Items from a dataset:
* * * *

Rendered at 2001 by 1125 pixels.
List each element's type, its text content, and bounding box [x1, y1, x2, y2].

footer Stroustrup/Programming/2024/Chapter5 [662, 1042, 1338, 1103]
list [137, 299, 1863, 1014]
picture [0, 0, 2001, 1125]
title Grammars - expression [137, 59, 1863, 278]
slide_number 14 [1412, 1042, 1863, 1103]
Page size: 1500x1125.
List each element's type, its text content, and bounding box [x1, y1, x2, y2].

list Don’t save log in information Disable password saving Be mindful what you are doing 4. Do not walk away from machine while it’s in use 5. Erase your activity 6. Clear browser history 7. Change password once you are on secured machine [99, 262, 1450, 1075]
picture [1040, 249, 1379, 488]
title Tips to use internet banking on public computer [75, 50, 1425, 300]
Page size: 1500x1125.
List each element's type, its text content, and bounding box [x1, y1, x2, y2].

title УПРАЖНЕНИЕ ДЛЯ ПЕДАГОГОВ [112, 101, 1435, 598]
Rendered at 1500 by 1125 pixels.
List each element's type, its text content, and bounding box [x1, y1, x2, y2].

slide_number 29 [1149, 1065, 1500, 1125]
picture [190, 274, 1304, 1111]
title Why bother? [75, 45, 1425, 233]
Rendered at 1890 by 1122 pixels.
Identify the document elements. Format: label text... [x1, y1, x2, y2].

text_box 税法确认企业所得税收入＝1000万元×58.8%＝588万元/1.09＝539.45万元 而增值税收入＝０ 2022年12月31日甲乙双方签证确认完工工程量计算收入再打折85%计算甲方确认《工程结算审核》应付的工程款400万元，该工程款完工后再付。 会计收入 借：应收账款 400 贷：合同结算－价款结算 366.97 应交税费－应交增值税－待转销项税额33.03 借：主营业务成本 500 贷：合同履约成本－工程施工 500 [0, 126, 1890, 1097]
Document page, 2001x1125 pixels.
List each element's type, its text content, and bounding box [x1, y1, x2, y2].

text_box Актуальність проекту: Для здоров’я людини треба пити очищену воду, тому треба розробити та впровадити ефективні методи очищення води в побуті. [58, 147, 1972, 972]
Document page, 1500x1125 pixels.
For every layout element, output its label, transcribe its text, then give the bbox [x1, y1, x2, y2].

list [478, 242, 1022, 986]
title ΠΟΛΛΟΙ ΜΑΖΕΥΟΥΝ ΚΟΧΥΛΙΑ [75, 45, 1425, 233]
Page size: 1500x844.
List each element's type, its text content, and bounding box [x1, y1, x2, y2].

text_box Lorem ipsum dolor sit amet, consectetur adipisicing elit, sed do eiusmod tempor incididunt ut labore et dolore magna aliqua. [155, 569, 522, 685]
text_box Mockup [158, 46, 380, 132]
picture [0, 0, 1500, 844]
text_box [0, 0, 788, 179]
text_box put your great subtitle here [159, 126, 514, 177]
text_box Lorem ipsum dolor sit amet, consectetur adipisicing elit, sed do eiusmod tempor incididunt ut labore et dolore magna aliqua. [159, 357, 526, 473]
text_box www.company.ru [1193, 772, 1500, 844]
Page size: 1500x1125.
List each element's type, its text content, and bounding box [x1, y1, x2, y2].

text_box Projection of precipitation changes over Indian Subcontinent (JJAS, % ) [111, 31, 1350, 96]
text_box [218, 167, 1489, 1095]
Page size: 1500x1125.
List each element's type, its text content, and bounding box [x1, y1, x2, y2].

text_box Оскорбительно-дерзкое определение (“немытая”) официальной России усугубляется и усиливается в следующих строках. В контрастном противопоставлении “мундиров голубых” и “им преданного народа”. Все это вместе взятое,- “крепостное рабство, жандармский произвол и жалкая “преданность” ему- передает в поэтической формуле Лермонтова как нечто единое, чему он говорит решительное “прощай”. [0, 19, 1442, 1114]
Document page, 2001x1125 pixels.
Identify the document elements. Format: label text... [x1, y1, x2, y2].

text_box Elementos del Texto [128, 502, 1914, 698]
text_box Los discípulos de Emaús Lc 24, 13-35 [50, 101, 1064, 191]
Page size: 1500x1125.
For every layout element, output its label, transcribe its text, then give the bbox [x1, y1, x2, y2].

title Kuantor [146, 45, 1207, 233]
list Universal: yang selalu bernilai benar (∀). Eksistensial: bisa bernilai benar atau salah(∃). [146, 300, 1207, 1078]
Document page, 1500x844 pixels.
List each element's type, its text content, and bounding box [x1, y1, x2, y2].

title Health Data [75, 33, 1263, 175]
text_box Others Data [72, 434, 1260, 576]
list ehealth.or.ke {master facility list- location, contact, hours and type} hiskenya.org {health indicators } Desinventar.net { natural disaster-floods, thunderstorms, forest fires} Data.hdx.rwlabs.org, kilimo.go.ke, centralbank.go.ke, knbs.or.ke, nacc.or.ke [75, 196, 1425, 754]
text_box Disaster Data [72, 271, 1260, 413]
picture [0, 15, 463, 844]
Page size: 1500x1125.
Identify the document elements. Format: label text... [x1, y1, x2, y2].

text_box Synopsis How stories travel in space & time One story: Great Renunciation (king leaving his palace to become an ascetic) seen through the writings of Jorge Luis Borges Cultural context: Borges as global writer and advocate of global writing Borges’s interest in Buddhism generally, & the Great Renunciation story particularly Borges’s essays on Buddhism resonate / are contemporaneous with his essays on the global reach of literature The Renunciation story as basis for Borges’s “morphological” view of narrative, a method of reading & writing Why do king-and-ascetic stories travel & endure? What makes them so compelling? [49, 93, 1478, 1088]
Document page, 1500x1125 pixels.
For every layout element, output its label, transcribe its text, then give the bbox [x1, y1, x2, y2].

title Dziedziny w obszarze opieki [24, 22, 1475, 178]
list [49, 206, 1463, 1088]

* * * *

- _What is being asked_
Print every line you see above, exactly as written.

- _Response box_
Rendered at 2001 by 1125 pixels.
List each element's type, its text content, and bounding box [x1, y1, x2, y2].

footer Stroustrup/Programming/2024/Chapter5 [662, 1042, 1338, 1103]
list [137, 299, 1863, 1014]
picture [0, 0, 2001, 1125]
title Grammars - expression [137, 59, 1863, 278]
slide_number 14 [1412, 1042, 1863, 1103]
Page size: 1500x1125.
List each element's type, its text content, and bounding box [x1, y1, x2, y2].

list Don’t save log in information Disable password saving Be mindful what you are doing 4. Do not walk away from machine while it’s in use 5. Erase your activity 6. Clear browser history 7. Change password once you are on secured machine [99, 262, 1450, 1075]
picture [1040, 249, 1379, 488]
title Tips to use internet banking on public computer [75, 50, 1425, 300]
Page size: 1500x1125.
List each element's type, its text content, and bounding box [x1, y1, x2, y2].

title УПРАЖНЕНИЕ ДЛЯ ПЕДАГОГОВ [112, 101, 1435, 598]
Rendered at 1500 by 1125 pixels.
List each element's type, its text content, and bounding box [x1, y1, x2, y2].

slide_number 29 [1149, 1065, 1500, 1125]
picture [190, 274, 1304, 1111]
title Why bother? [75, 45, 1425, 233]
Rendered at 1890 by 1122 pixels.
Identify the document elements. Format: label text... [x1, y1, x2, y2].

text_box 税法确认企业所得税收入＝1000万元×58.8%＝588万元/1.09＝539.45万元 而增值税收入＝０ 2022年12月31日甲乙双方签证确认完工工程量计算收入再打折85%计算甲方确认《工程结算审核》应付的工程款400万元，该工程款完工后再付。 会计收入 借：应收账款 400 贷：合同结算－价款结算 366.97 应交税费－应交增值税－待转销项税额33.03 借：主营业务成本 500 贷：合同履约成本－工程施工 500 [0, 126, 1890, 1097]
Document page, 2001x1125 pixels.
List each element's type, its text content, and bounding box [x1, y1, x2, y2].

text_box Актуальність проекту: Для здоров’я людини треба пити очищену воду, тому треба розробити та впровадити ефективні методи очищення води в побуті. [58, 147, 1972, 972]
Document page, 1500x1125 pixels.
For every layout element, output its label, transcribe its text, then give the bbox [x1, y1, x2, y2].

list [478, 242, 1022, 986]
title ΠΟΛΛΟΙ ΜΑΖΕΥΟΥΝ ΚΟΧΥΛΙΑ [75, 45, 1425, 233]
Page size: 1500x844.
List each element's type, its text content, and bounding box [x1, y1, x2, y2].

text_box Lorem ipsum dolor sit amet, consectetur adipisicing elit, sed do eiusmod tempor incididunt ut labore et dolore magna aliqua. [155, 569, 522, 685]
text_box Mockup [158, 46, 380, 132]
picture [0, 0, 1500, 844]
text_box [0, 0, 788, 179]
text_box put your great subtitle here [159, 126, 514, 177]
text_box Lorem ipsum dolor sit amet, consectetur adipisicing elit, sed do eiusmod tempor incididunt ut labore et dolore magna aliqua. [159, 357, 526, 473]
text_box www.company.ru [1193, 772, 1500, 844]
Page size: 1500x1125.
List each element's type, its text content, and bounding box [x1, y1, x2, y2].

text_box Projection of precipitation changes over Indian Subcontinent (JJAS, % ) [111, 31, 1350, 96]
text_box [218, 167, 1489, 1095]
Page size: 1500x1125.
List each element's type, its text content, and bounding box [x1, y1, x2, y2].

text_box Оскорбительно-дерзкое определение (“немытая”) официальной России усугубляется и усиливается в следующих строках. В контрастном противопоставлении “мундиров голубых” и “им преданного народа”. Все это вместе взятое,- “крепостное рабство, жандармский произвол и жалкая “преданность” ему- передает в поэтической формуле Лермонтова как нечто единое, чему он говорит решительное “прощай”. [0, 19, 1442, 1114]
Document page, 2001x1125 pixels.
Identify the document elements. Format: label text... [x1, y1, x2, y2].

text_box Elementos del Texto [128, 502, 1914, 698]
text_box Los discípulos de Emaús Lc 24, 13-35 [50, 101, 1064, 191]
Page size: 1500x1125.
For every layout element, output its label, transcribe its text, then give the bbox [x1, y1, x2, y2].

title Kuantor [146, 45, 1207, 233]
list Universal: yang selalu bernilai benar (∀). Eksistensial: bisa bernilai benar atau salah(∃). [146, 300, 1207, 1078]
Document page, 1500x844 pixels.
List each element's type, its text content, and bounding box [x1, y1, x2, y2].

title Health Data [75, 33, 1263, 175]
text_box Others Data [72, 434, 1260, 576]
list ehealth.or.ke {master facility list- location, contact, hours and type} hiskenya.org {health indicators } Desinventar.net { natural disaster-floods, thunderstorms, forest fires} Data.hdx.rwlabs.org, kilimo.go.ke, centralbank.go.ke, knbs.or.ke, nacc.or.ke [75, 196, 1425, 754]
text_box Disaster Data [72, 271, 1260, 413]
picture [0, 15, 463, 844]
Page size: 1500x1125.
Identify the document elements. Format: label text... [x1, y1, x2, y2].

text_box Synopsis How stories travel in space & time One story: Great Renunciation (king leaving his palace to become an ascetic) seen through the writings of Jorge Luis Borges Cultural context: Borges as global writer and advocate of global writing Borges’s interest in Buddhism generally, & the Great Renunciation story particularly Borges’s essays on Buddhism resonate / are contemporaneous with his essays on the global reach of literature The Renunciation story as basis for Borges’s “morphological” view of narrative, a method of reading & writing Why do king-and-ascetic stories travel & endure? What makes them so compelling? [49, 93, 1478, 1088]
Document page, 1500x1125 pixels.
For every layout element, output its label, transcribe its text, then give the bbox [x1, y1, x2, y2].

title Dziedziny w obszarze opieki [24, 22, 1475, 178]
list [49, 206, 1463, 1088]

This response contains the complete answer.